Tout le monde veut bouger!

L’OCDE considère que l’Europe constitue la plus grande opportunité pour du capital institutionnel, vu les besoins du Vieux Continent en nouvelles infrastructures ou en rénovation d’anciennes. Pour donner un ordre de grandeur limité à un seul pays: à fin 2016, le Gouvernement britannique a publié son «National Infrastructure and Construction Pipeline», qui prévoit des dépenses publiques et privées de l’ordre de 100 milliards de livres sterling à l’horizon 2021.

Par rapport à l’Amérique du Nord, les pays européens ont moins l’habitude de financer leurs grands projets au travers d’obligations privées. Il faut donc qu’emprunteurs et promoteurs de projets s’apprivoisent: ils doivent s’habituer les uns aux autres, à des conditions d’investissements, à des présentations de renseignements financiers et des documentations différentes de ce qu’ils connaissent usuellement.
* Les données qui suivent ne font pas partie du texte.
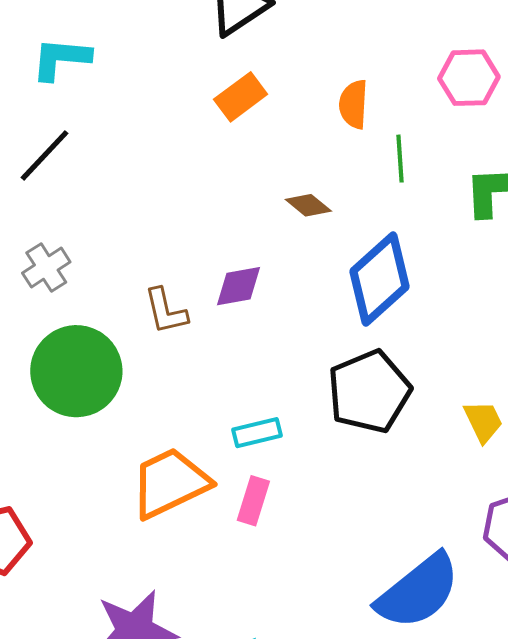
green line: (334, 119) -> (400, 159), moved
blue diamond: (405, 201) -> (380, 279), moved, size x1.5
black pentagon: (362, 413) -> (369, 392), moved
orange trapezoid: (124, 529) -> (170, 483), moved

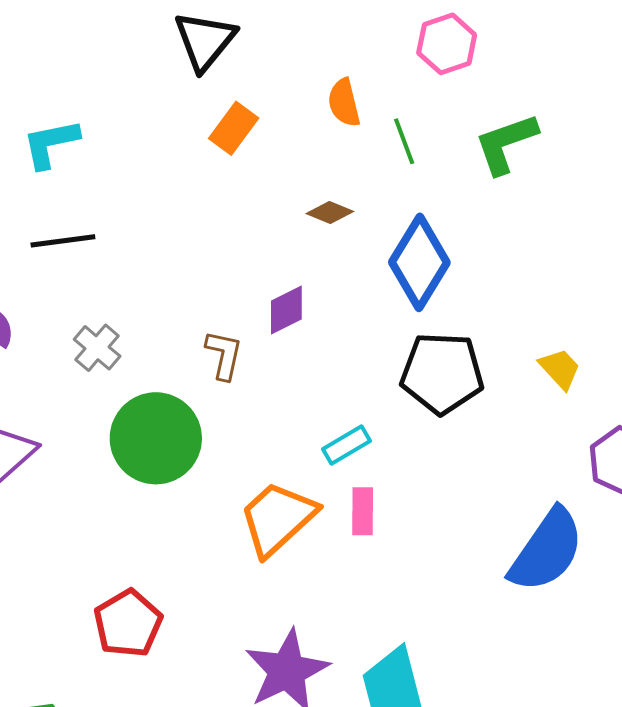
black line: (45, 155) -> (63, 241), turned 56
brown L-shape: (166, 311) -> (224, 355), turned -138
black pentagon: (369, 392) -> (442, 373), turned -30

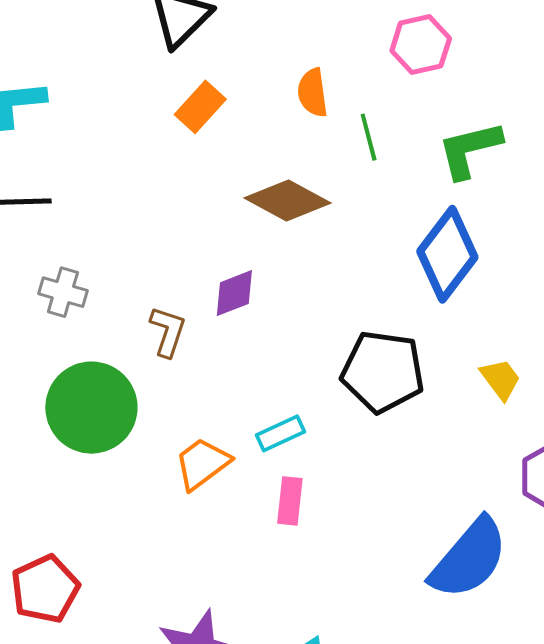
brown diamond: (330, 212) -> (288, 200), size x1.8
blue diamond: (419, 262) -> (447, 254), moved
gray cross: (97, 348) -> (63, 292), moved, turned -30
orange trapezoid: (278, 518) -> (202, 463), moved, size x0.7

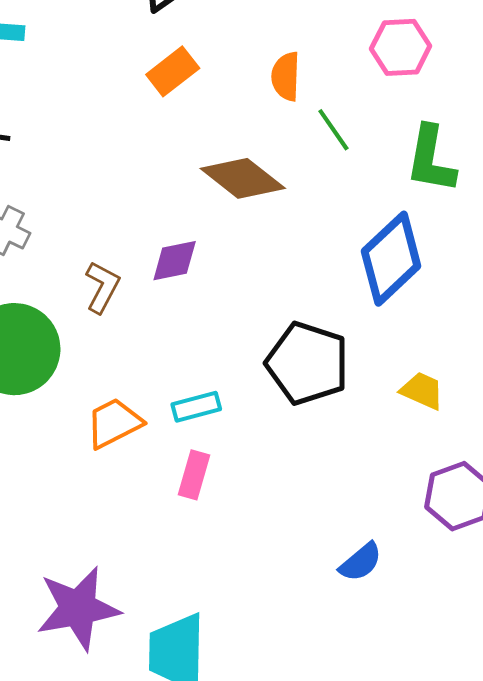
green line: (369, 137) -> (333, 130), turned -30
green L-shape: (470, 150) -> (431, 159), turned -76
yellow trapezoid: (500, 379) -> (422, 391), turned -39
blue semicircle: (469, 558) -> (361, 562), size x0.5

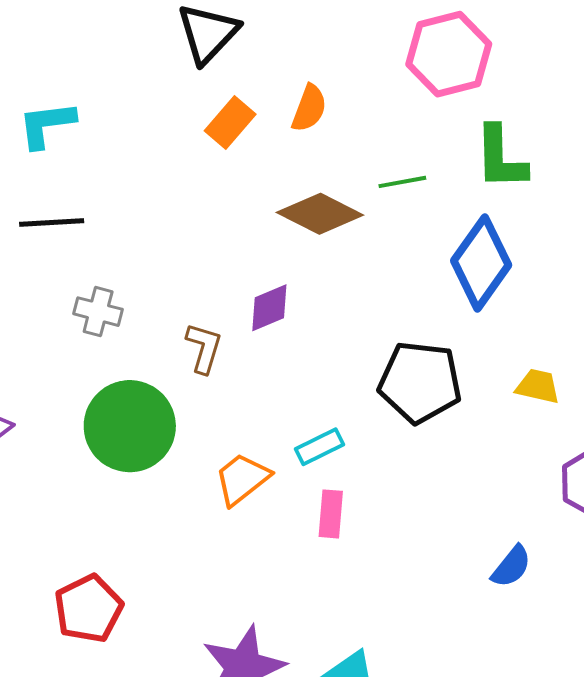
pink hexagon: (401, 47) -> (449, 54), size x1.4
orange semicircle: (286, 76) -> (309, 108), moved, turned -150
green line: (333, 130) -> (402, 182), moved, turned -54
Les institutionnels doivent aussi se familiariser plus en détail avec les caractéristiques souvent complexes du secteur des infrastructures.
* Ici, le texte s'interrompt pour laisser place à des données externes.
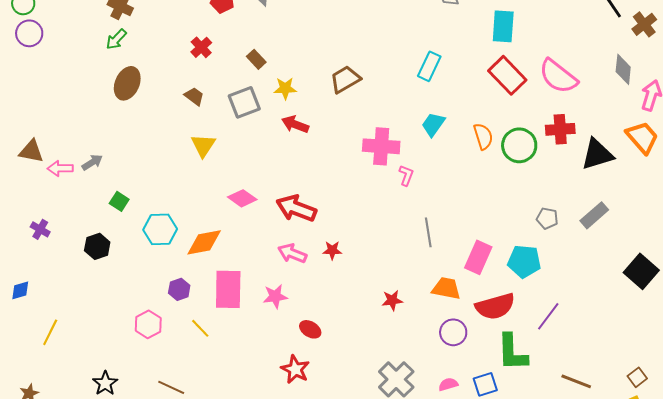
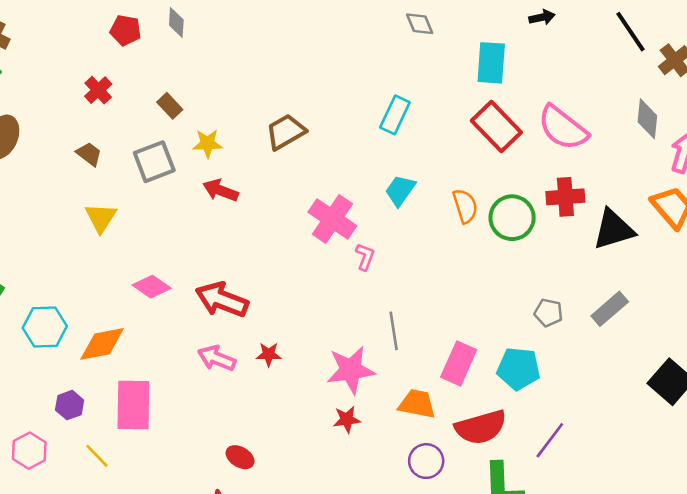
pink cross: (381, 146) -> (332, 219), turned 30
pink star: (275, 296) -> (351, 370), moved, size x1.5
Ce pas franchi, les projets s’avèrent nombreux. Pour donner quelques exemples, le fonds de dette d’infrastructures géré par UBS Asset Management a récemment investi dans le refinancement d’un opérateur de ferries reliant la Suède au Danemark, dans des centrales solaires photovoltaïques en Espagne, dans une autoroute en Irlande ou encore dans un portefeuille de terminaux de stockage de produits chimiques et pétroliers en France et dans la péninsule Ibérique.
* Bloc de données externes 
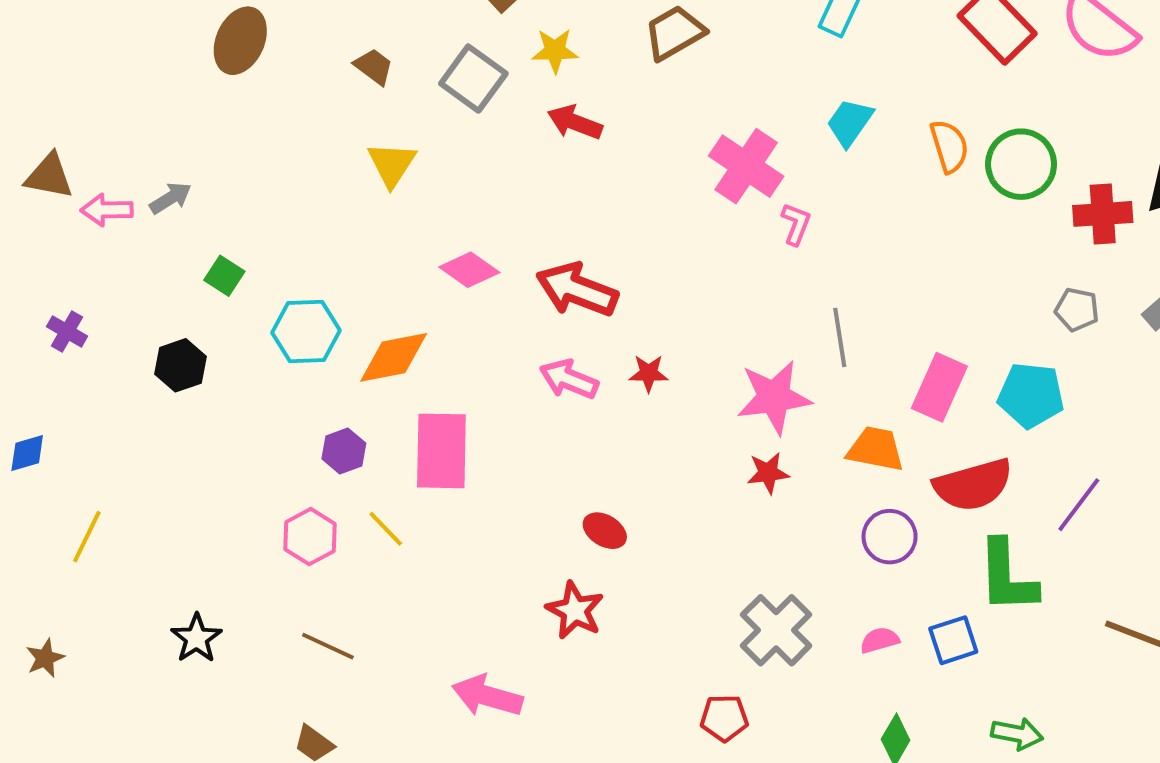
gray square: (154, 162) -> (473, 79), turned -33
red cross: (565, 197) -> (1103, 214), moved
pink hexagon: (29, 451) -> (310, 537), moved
En Suisse aussi, le financement des infrastructures revient perpétuellement sur le devant de la scène. Le Conseil fédéral s’apprête à mettre en consultation la prochaine tranche d’investissements ferroviaires. 7 milliards d’ici à 2030 ou 12 milliards jusqu’en 2035? À l’heure où ces lignes s’écrivent, le choix entre les deux variantes n’est pas fait. Dans l’une comme dans l’autre, il est question de désengorger les principaux goulets d’étranglement (construction du tunnel de Brütten entre Zurich et Winterthour) et d’améliorer les cadences et l’offre sur les axes Berne-Zurich, Bâle- Bienne, Lausanne-Genève, Lausanne-Yverdon, Lausanne-Martigny, Annemasse-Coppet ainsi que diverses mesures pour le trafic marchandises sur le Plateau. La transformation de plusieurs gares fait également partie du programme, dont celles de Nyon, Morges et Neuchâtel. La seconde variante offre une vision et une planification d’une plus grande portée et voudrait permettre d’inclure dans les listes d’autres projets, tels que la liaison RER entre Neuchâtel et La Chaux-de- Fonds, la construction du tunnel du Zimmerberg entre Zoug et Zurich ou encore la réalisation d’une ligne souterraine d’évitement de la gare de Lucerne. La bataille Romands contre Alémaniques est d’ores et déjà engagée, chacun argumentant sur le caractère prioritaire de tel ou tel projet. Et l’on craint que des considérations peu objectives puissent ponctuellement faire pencher la balance.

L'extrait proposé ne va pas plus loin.